[GIVEN PROBLEM 1] Which lines in the records contain the word "County"? Return each of those lines.
---*---
# Gorges du Verdon France - Query



## phillybarbour (Oct 1, 2019)

We are quite close at the moment and thinking of visiting this week. Has anyone been in their van. What are the roads like and can you park a van in the area. We do carry a scooter so could stop further away and ride in but that’s not my preferred option. Thanks in advance.


----------



## n brown (Oct 1, 2019)

been there in a 9m van no probs. we used to park up by the lake under the 'camping sauvage interdit' sign , don't know if you'd get away with it now.


----------



## witzend (Oct 1, 2019)

Nice area you,ll have no problem driving any of the gorge rds  Good aires either end at Casttelane an Moustiers both worth a visit


----------



## phillybarbour (Oct 2, 2019)

Thanks for the replies guys we are moving up to the Gorges tomorrow.


----------



## witzend (Oct 2, 2019)

Lac St Croix is a nice aire on the lake at bottom end of the gorge. The route de Cretes in the gorge is a nice drive one way rd as I remember entred just after a village in the gorge see utube


----------



## n brown (Oct 2, 2019)

we also found tracks leading to fishing spots all around the LaC St Croix and some were ok for the van. good place to do your washing, light a fire and drink beer


----------



## trevskoda (Oct 2, 2019)

n brown said:


> we also found tracks leading to fishing spots all around the LaC St Croix and some were ok for the van. good place to do your washing, light a fire and drink beer


I hear the lumberjack song coming on.


----------



## barryd (Oct 3, 2019)

Done it several times but always the main route des cretes which is the best bit on the scooter.  Your going to enjoy the gorges much more on the bike than the van as it means you can go anytime and stop off where you like.  I would (personally) leave the van on the cracking little Aire at Trigance or the one at St croix (or both) and have a couple of days out on the bike.

Video I done of the lake and the gorges


----------



## RoaminRog (Oct 3, 2019)

Inspiring! Thanks a lot.


----------



## barryd (Oct 3, 2019)
---*---
[GIVEN PROBLEM 2]
Answer these questions about the forum thread on the Gorges du Verdon:
(a) How long was the van n brown had been there in?
(b) At which place is the aire that barryd calls "cracking little"?
(c) Which song does trevskoda say is coming on?

[Dataset items]
---*---
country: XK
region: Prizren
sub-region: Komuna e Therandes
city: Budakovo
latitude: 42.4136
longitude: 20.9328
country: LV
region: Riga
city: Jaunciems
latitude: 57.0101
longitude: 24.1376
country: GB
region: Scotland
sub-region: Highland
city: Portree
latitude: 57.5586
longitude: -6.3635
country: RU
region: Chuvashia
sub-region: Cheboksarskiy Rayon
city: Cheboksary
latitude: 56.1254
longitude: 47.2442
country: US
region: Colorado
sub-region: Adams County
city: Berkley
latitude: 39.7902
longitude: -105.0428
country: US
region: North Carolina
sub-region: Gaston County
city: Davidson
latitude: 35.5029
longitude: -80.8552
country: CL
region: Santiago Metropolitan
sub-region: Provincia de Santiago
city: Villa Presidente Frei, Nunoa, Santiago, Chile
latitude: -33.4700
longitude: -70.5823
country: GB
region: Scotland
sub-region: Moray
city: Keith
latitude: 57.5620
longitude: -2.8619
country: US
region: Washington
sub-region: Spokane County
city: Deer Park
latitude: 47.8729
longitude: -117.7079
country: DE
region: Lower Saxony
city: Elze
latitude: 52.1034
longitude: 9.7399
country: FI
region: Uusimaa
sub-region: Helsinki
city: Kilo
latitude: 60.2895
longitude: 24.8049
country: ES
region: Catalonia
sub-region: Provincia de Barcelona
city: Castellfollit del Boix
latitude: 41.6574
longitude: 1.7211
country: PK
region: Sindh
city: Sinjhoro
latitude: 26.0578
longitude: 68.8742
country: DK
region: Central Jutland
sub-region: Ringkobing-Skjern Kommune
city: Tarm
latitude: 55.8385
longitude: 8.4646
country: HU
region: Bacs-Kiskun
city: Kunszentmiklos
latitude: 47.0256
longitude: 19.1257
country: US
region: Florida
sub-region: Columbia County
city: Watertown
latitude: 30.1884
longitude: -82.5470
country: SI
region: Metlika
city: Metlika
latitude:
---*---
[TASK ANSWER 1]
sub-region: Adams County
sub-region: Gaston County
sub-region: Spokane County
sub-region: Columbia County

[TASK ANSWER 2]
(a) 9m
(b) Trigance
(c) The lumberjack song